In this week’s Torah reading, Yaakov (Jacob) prepared to meet his brother Eisav (Esau). Yaakov was returning to his homeland, where Eisav lived, after being away for many years. Because Eisav wanted to kill Yaakov, Yaakov took precautions as he entered the land. He sent delegations with many presents in attempt to appease Eisav. But these efforts proved to be futile. Eisav got ready with an army of four hundred men to attack Yaakov. In the end, Yaakov was miraculously spared from harm.
The Midrash (Bereishit Rabbah 75:3) relates a fascinating insight regarding this episode: The whole encounter with Eisav could have been easily avoided. The Midrash says that Yaakov was considered to have gotten involved in a fight which did not pertain to him. The Midrash explains this point with an allegory as follows: There was a bandit who fell asleep on the side of the highway. A man was passing by and woke him up, warning him that there was a bandit in the area. Upon waking up, the bandit starting hitting the man and said, “I am the bandit who was sleeping, and you aroused him!” So too, God said to Yaakov, “Eisav was going on his own way, and you aroused him against you by sending a delegation to him.”
That Which I Feared Came Upon Me
The question is, why is this considered a fight which is not his own? Eisav wasn’t out to attack anyone else, and Yaakov knew that Eisav hated him and had plans to kill him. Rabbi Yechezkel Levenstein (Ohr Yechezkel, Vol.3 p. 128) derives from here a tremendous lesson in bitachon (reliance on God). Currently, Eisav was subdued and not actively engaging Yaakov in a fight.

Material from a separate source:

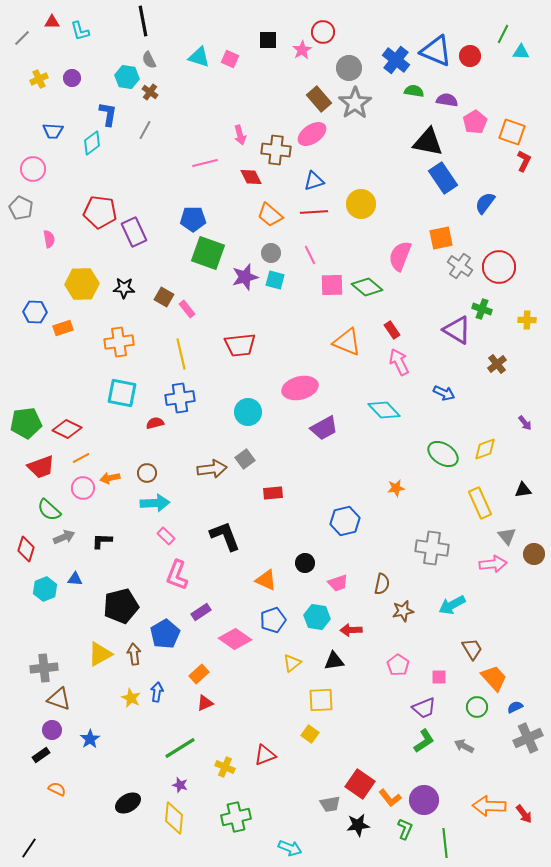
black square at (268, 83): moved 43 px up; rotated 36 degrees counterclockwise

Had Yaakov not sent him the messengers, God would have had Eisav continue to ignore Yaakov. Initially, God would have seen to it that Eisav would not engage Yaakov in conflict. It was only because Yaakov took the initiative to reach out to Eisav that he was put in danger in the first place. Because Yaakov took measures to protect himself from potential peril without the actual presence of a threat, the result was that he indeed experienced a dangerous situation and needed to protect himself.
Rabbi Levenstein explains that, in Yaakov’s situation, according to his spiritual level, it was an unnecessary precaution. Taking unnecessary precautions is an expression of a lack in bitachon. Doing an act of caution which expresses a lack in bitachon can result, as a consequence, in bringing on the danger which one is attempting to avoid. God acts with one according to the way he behaves. When one neglects to rely on God properly, and takes unwarranted precautions for things he should not fear, God gives him a valid reason for the fear.
Along these lines, the Maharal (Bava Metzia 33a) interprets the verse in Iyov (Job) (3:25) which says, “That which I feared came upon me.” Says the Maharal, the verse is saying that the act of fear draws upon a person that which he fears.
Had I Been There, The Artillery Would Not Have Hit
During the War of Independence of the State of Israel, the Brisker Rav was sitting in his apartment in Jerusalem, studying Torah. Artillery shells were flying, and his children pressured him to leave the apartment and go to a lower level, which was considered safer. The Brisker Rav did not consider this to be a necessary precaution, but due to his family’s persistence, he relented to their request.
When the attack subsided, the family returned upstairs, and found that their apartment had been damaged by the artillery, right where the Brisker Rav was sitting. People commented on how it was a good thing that the Brisker Rav decided to relocate downstairs. But the Brisker Rav saw things differently. He maintained that the opposite was true. Since it was not decreed in Heaven that he be hurt, he would not have been hit had he stayed in his apartment. God would have prevented any artillery from inflicting any harm upon him. On the contrary, because he had left and exercised unnecessary precaution, he suffered the loss of having to now repair the apartment.
Reliance on God – The Best Precaution
Understandably, we must take precautions in life. God expects of us to use our judgment to keep ourselves safe, and it is a sin to be negligent. But at the same time, we must be careful not to be too careful. Sometimes we have the urge to feel in control and take excessive measures to enhance our security. Not only will it not help, but it may be counterproductive.
Being extra careful to avoid unreasonable risks demonstrates a lack of bitachon, and gives the potential danger a stronger chance to materialize. Who knows how many problems one brings upon himself solely because he fears them? The best way to combat fear and protect ourselves is to rely on God to take care of us and by making sure we don’t go overboard in taking unnecessary precautions.